This design featured on a t-shirt we created specially for 'Our Theatre 2007'. The event has become the flagship community event of the Globe Education season, celebrating the creativity and achievements of students and teachers in Southwark. This year 15 Southwark nursery, primary, secondary schools, and schools for students with SEN worked with Globe Education Practitioners to create an ensemble piece of theatre for the Globe Stage.

Each month Grafik magazine runs a feature called ‘Anatomy of a Typeface’ where they ask designers to nominate a face which interests them and explore its origins, historical usage and evolution. We chose the typeface designed by Banks and Miles in the 1970s for the Post Office/Royal Mail. Although not unknown, corporate typefaces were the exception rather than the rule. You had to be a very large organisation before their origination, distribution and control became cost effective. See the November issue to read the full article.

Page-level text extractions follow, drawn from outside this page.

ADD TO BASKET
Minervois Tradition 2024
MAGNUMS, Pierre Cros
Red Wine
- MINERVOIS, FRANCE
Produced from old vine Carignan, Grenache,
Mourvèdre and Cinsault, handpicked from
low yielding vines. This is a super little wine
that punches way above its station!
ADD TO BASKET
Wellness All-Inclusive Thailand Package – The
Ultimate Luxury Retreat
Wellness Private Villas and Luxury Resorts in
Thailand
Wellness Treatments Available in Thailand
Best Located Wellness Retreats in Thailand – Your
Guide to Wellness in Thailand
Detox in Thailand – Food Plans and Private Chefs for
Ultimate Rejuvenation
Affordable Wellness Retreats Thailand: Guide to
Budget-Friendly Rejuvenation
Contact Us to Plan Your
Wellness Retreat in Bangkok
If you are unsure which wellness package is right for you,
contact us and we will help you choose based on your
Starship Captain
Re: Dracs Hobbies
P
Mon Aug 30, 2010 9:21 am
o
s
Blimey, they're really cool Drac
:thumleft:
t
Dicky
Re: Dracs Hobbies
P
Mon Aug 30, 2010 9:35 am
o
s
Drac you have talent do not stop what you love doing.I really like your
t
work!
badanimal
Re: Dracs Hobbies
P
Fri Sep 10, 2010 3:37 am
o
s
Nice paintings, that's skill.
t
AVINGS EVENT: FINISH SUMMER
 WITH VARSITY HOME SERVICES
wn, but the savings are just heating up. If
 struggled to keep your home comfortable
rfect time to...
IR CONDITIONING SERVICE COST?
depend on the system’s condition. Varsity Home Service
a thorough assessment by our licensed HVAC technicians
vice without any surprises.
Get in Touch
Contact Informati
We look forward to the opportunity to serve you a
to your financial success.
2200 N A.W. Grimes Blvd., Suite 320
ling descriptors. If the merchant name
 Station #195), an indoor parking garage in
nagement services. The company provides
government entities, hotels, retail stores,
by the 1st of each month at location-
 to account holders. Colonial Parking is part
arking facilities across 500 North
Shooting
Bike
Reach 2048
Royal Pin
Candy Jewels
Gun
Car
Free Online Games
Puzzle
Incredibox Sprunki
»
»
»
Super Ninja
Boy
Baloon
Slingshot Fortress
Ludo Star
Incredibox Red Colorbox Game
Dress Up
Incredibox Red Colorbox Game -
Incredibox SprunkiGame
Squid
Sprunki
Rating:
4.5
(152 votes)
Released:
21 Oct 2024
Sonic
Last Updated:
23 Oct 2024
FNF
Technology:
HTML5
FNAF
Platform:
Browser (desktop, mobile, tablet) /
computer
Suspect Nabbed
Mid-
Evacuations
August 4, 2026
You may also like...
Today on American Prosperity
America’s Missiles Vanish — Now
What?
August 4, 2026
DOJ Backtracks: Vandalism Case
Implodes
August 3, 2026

James Alexander has been appointed Honorary Designer to ‘The Wynkyn de Worde Society.’ The society was founded in 1957, taking its name from William Caxton's journeyman, Wynkyn de Worde. This was particularly appropriate as, after Caxton's death, de Worde had been the first printer to set up his shop in Fleet Street, which was for centuries perhaps the world's most famous centre of printing. Responsibilities include the Chairman’s stationery, invitations, menus, members’s list and keepsakes.
James Alexander gave a lecture about his career to first-year students at Exeter College of Art. The title Too many snakes, not enough ladders, was chosen to give an insight into the pitfalls and possibilities of the students’ career choice. Later in the year he returned to give portfolio reviews to third-year students. Working alongside designer Garrett Reil, these reviews helped to structure student’s portfolios and prepare them for interviews and the real world.